そんなわけでそんなお人ではあるのだが、嫌なものは嫌とはっきり言えるお方のため、女など選り取り見取りでありながら未だ婚約者がいないどころかなんと婚約者候補すらいないとか。高貴で自分に自信があるお人は私が候補と言う人もいるらしいが、陛下に無視されてばかりでそう言ってるだけでは?と疑われた結果、実際は婚約候補すらいないと言われている………らしい。

そういうわけで陛下………はたまた国の未来のためにもお世継ぎを得るためお嫁さん探しとして婚約者のいない適齢期を迎える、もしくは真っ只中の令嬢は強制参加の舞踏会が開かれたのだ。

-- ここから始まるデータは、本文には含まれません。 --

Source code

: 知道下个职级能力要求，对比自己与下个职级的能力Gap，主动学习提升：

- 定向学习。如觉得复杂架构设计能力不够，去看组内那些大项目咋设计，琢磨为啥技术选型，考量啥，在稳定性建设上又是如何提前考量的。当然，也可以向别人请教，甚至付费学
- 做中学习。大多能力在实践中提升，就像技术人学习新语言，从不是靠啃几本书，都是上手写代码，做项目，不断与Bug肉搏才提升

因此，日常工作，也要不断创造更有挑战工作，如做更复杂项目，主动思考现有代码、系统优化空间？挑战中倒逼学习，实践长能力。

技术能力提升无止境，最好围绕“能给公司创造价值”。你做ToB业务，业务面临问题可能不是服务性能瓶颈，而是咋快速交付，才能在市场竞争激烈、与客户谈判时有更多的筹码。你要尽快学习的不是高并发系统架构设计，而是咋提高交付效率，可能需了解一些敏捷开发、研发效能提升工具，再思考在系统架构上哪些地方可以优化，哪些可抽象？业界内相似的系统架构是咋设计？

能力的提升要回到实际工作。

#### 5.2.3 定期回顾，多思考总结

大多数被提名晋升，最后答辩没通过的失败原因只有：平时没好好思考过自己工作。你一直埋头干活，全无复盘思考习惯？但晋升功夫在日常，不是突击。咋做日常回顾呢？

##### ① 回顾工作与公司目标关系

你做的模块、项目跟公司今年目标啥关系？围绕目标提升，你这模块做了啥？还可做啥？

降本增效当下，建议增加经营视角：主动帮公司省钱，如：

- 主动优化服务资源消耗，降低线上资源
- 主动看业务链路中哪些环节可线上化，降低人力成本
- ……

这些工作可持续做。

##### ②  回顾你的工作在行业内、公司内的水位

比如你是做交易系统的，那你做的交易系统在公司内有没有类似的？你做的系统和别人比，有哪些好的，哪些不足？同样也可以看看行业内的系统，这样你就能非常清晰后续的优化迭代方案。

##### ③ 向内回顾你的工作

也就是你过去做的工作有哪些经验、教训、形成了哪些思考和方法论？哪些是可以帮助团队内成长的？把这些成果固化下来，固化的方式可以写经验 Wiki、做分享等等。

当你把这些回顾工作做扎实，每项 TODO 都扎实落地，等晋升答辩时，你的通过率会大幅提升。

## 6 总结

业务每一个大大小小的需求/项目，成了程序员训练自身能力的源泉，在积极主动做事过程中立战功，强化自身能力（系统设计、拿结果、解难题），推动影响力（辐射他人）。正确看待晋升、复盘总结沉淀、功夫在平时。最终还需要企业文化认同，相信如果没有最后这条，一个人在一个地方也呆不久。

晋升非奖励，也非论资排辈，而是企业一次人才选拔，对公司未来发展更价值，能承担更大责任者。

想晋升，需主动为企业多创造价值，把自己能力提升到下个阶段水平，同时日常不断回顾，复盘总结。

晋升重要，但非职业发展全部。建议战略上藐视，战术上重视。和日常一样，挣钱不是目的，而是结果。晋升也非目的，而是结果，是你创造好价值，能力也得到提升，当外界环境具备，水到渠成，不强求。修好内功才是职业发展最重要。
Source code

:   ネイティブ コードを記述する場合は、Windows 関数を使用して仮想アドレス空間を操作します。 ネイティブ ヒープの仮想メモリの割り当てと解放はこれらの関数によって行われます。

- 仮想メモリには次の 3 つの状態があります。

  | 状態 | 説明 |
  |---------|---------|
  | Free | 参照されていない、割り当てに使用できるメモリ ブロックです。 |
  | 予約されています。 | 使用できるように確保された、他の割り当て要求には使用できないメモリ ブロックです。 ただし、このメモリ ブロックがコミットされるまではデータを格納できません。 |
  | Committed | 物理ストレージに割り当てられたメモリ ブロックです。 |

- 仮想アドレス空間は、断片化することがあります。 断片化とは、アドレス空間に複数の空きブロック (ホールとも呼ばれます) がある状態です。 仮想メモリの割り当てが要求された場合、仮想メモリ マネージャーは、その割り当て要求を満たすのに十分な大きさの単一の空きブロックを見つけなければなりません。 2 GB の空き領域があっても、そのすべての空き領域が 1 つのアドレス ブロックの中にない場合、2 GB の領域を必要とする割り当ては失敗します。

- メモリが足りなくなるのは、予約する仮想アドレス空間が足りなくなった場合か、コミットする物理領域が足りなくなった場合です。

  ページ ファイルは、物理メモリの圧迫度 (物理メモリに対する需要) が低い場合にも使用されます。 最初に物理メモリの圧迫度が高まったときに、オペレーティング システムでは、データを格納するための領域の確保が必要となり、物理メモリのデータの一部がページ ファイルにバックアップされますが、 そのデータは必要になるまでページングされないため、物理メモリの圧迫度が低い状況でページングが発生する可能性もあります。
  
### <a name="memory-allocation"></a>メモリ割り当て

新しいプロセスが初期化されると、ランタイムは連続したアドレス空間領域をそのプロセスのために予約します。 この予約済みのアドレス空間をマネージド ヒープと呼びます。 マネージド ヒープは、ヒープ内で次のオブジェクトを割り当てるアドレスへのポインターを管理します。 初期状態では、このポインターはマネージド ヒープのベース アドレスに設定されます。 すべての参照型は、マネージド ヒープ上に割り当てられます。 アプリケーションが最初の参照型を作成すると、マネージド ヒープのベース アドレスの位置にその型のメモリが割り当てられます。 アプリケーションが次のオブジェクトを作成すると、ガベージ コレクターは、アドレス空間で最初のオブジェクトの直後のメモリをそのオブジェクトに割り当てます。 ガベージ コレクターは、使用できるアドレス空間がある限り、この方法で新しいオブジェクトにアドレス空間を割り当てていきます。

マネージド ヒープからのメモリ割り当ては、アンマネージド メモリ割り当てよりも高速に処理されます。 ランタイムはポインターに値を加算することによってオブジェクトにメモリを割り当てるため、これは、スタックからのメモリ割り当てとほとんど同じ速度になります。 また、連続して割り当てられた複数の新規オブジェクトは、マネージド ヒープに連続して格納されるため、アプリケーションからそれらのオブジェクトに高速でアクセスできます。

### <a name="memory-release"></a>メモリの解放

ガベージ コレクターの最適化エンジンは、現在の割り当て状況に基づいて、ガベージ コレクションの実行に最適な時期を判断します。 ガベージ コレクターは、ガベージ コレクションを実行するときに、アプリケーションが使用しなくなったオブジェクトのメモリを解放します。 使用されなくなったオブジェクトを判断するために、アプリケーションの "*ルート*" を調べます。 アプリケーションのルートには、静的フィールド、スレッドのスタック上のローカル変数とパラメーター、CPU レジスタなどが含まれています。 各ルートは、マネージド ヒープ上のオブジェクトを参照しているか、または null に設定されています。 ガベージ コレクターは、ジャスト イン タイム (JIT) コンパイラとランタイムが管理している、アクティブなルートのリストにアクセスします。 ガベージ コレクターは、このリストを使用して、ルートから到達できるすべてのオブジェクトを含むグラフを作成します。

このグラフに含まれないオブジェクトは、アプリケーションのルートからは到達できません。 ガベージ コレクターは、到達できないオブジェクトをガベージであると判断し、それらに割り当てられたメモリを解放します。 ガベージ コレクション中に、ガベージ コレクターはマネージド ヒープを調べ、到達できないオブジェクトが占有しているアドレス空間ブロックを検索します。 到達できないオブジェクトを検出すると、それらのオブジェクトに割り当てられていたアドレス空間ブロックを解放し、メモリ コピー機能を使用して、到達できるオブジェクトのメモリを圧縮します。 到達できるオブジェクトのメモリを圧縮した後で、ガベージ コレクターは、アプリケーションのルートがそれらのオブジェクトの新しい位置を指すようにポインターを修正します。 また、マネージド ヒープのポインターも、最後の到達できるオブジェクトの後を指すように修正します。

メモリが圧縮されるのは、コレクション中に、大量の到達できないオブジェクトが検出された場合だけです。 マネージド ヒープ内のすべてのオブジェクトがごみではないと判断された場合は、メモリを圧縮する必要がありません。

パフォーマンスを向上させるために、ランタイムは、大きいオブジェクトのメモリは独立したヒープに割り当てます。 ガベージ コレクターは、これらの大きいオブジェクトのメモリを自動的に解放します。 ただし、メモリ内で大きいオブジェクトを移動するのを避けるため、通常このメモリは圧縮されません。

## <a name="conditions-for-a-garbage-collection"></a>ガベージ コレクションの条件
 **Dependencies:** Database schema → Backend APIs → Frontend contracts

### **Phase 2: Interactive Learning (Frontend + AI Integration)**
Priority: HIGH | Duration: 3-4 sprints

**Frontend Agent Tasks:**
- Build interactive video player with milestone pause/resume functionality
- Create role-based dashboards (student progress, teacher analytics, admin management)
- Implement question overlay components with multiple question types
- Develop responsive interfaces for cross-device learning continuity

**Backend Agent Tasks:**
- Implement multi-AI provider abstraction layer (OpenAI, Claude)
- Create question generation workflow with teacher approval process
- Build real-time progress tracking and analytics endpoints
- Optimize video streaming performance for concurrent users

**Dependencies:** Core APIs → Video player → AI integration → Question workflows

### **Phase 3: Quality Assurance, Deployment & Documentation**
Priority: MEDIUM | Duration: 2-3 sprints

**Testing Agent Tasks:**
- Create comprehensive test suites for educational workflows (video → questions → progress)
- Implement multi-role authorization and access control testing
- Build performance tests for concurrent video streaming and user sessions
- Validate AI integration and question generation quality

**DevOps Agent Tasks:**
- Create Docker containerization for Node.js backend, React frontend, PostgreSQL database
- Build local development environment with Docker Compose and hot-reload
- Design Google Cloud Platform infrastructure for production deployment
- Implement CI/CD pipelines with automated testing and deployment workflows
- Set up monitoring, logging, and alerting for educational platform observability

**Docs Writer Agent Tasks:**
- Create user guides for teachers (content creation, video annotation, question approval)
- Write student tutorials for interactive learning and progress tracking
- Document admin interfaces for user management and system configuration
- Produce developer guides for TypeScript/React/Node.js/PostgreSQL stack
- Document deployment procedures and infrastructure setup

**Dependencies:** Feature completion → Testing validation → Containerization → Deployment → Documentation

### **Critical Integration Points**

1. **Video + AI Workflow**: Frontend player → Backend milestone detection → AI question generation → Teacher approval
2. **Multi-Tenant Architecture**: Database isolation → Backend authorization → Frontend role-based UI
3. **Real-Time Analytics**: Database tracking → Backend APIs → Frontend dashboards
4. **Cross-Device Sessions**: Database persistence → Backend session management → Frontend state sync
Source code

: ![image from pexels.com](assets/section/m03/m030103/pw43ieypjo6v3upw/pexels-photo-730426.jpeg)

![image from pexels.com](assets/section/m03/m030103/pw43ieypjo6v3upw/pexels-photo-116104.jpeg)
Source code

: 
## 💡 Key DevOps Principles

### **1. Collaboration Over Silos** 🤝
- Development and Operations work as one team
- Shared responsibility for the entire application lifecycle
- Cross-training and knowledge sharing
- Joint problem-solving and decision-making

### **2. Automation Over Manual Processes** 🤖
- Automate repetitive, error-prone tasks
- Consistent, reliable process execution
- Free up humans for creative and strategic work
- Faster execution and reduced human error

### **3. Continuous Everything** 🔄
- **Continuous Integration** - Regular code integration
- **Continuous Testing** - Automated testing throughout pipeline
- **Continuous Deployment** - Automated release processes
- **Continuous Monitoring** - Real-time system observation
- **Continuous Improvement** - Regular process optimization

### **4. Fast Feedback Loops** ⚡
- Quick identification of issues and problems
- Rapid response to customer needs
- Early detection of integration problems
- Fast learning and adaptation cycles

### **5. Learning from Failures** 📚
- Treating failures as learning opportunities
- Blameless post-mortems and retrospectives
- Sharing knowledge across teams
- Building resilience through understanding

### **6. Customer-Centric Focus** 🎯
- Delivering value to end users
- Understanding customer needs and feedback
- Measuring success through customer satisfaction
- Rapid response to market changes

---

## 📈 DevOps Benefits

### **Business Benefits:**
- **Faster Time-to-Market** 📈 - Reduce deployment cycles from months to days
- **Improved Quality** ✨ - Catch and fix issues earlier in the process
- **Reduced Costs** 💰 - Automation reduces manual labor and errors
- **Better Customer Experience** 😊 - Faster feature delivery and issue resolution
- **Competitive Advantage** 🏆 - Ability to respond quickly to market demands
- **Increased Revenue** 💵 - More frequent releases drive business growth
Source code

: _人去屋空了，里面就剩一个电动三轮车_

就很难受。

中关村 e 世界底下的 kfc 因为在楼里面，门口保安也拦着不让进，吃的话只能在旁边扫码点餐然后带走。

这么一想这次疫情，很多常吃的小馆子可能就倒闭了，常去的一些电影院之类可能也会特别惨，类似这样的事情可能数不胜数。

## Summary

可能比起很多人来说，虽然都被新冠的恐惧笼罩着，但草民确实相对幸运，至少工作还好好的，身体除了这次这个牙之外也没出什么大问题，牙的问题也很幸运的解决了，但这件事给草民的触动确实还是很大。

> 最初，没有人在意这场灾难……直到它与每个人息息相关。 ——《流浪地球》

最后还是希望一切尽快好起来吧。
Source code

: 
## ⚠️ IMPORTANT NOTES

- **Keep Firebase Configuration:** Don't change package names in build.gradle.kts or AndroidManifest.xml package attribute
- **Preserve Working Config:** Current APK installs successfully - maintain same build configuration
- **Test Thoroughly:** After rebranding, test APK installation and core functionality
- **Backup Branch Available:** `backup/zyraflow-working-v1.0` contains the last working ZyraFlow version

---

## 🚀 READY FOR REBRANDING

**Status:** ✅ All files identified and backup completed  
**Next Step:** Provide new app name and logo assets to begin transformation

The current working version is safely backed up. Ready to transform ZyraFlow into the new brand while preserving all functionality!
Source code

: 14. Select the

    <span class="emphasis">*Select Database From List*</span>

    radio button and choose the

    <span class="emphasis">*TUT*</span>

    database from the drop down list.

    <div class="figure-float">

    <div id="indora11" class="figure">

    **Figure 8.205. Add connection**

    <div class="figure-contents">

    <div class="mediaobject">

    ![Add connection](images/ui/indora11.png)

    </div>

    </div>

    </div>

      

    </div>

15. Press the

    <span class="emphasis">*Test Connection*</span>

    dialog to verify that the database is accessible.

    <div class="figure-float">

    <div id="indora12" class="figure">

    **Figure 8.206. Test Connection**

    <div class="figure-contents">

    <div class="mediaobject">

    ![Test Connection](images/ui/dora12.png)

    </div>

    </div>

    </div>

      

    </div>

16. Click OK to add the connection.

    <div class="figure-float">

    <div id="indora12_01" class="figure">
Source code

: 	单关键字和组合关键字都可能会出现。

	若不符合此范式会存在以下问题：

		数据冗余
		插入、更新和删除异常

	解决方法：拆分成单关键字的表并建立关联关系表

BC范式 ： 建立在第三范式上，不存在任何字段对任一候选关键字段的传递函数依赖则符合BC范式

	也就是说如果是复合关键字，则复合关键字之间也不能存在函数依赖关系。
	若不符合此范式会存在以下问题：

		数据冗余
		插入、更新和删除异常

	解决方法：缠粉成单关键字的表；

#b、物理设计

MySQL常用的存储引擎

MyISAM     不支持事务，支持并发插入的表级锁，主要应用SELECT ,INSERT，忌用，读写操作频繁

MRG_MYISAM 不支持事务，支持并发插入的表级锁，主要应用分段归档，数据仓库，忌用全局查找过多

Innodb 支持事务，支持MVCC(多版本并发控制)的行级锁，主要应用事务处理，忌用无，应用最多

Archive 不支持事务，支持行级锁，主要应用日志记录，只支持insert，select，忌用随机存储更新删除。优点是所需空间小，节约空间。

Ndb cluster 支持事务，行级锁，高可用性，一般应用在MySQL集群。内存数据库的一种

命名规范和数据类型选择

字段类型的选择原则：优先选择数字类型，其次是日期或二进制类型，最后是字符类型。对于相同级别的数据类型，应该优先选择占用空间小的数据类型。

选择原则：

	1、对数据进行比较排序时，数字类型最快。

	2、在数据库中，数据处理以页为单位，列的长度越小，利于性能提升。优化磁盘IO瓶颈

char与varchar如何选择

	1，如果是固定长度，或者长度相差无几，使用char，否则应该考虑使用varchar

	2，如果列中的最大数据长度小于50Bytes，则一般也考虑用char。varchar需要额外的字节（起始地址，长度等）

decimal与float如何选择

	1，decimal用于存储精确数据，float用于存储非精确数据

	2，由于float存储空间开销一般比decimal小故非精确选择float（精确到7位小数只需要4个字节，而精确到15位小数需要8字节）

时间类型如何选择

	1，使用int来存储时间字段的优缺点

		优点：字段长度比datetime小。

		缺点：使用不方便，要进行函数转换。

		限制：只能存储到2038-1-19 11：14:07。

その中に私、コルトリア・スモールも含まれていた。いつまでも背が低く、子供みたいな姿をからかわれ続けて自己防衛のために理由をつけて社交界から逃げてきた私が選ばれるはずもないのにそれでも見た目にしても身分の低さにしてもそれ故にろくな相手からの縁談がないため、婚約者を早急に作れるはずもなくせめてと優しい両親たちが共に付き添って来た舞踏会はあまりにきらびやかで家族寄り添って壁に避難したほど。

気分は狼の群れに放り込まれたうさぎの家族。

「お、お父様、お母様!わ、わた、私たち場違いな気がします!」

「そそそそうね!でもあなたが皇帝に挨拶をしないと帰れないのよ………っ」

「う、うむむ……い、いっそ私が女装をしてコリーの代わりを………!」

「お………お父様…………っ!ぐず………っお気持ちは嬉しいですが、父が殺されるのを見たくはないですっ!」

「わ、私も娘の死は見たくない!」

「うう………っもし、もし陛下の機嫌を損ねた場合私たちは死ぬときも一緒ですわ!」

「お母様!」

「メリー!」

きらびやかな舞踏会で似合わない涙を流しながら私たちスモール家の絆が深まったその時は死ぬか生きるかのどちらかの考えしかなかった。それこそ皇帝様と話した記憶がなく噂だけを信じてより怖い想像をしていたから。

だからまさか挨拶までの心の準備前段階で目があって選ばれるなんてそれこそ予想外すぎて気絶しても仕方なかったというのは私の言い訳である。ちなみにその時気絶したのは私だけでなく、親の二人も。

似たもの家族の私たちはそれこそ見事にタイミングを揃えて気絶したのだと後に聞いた。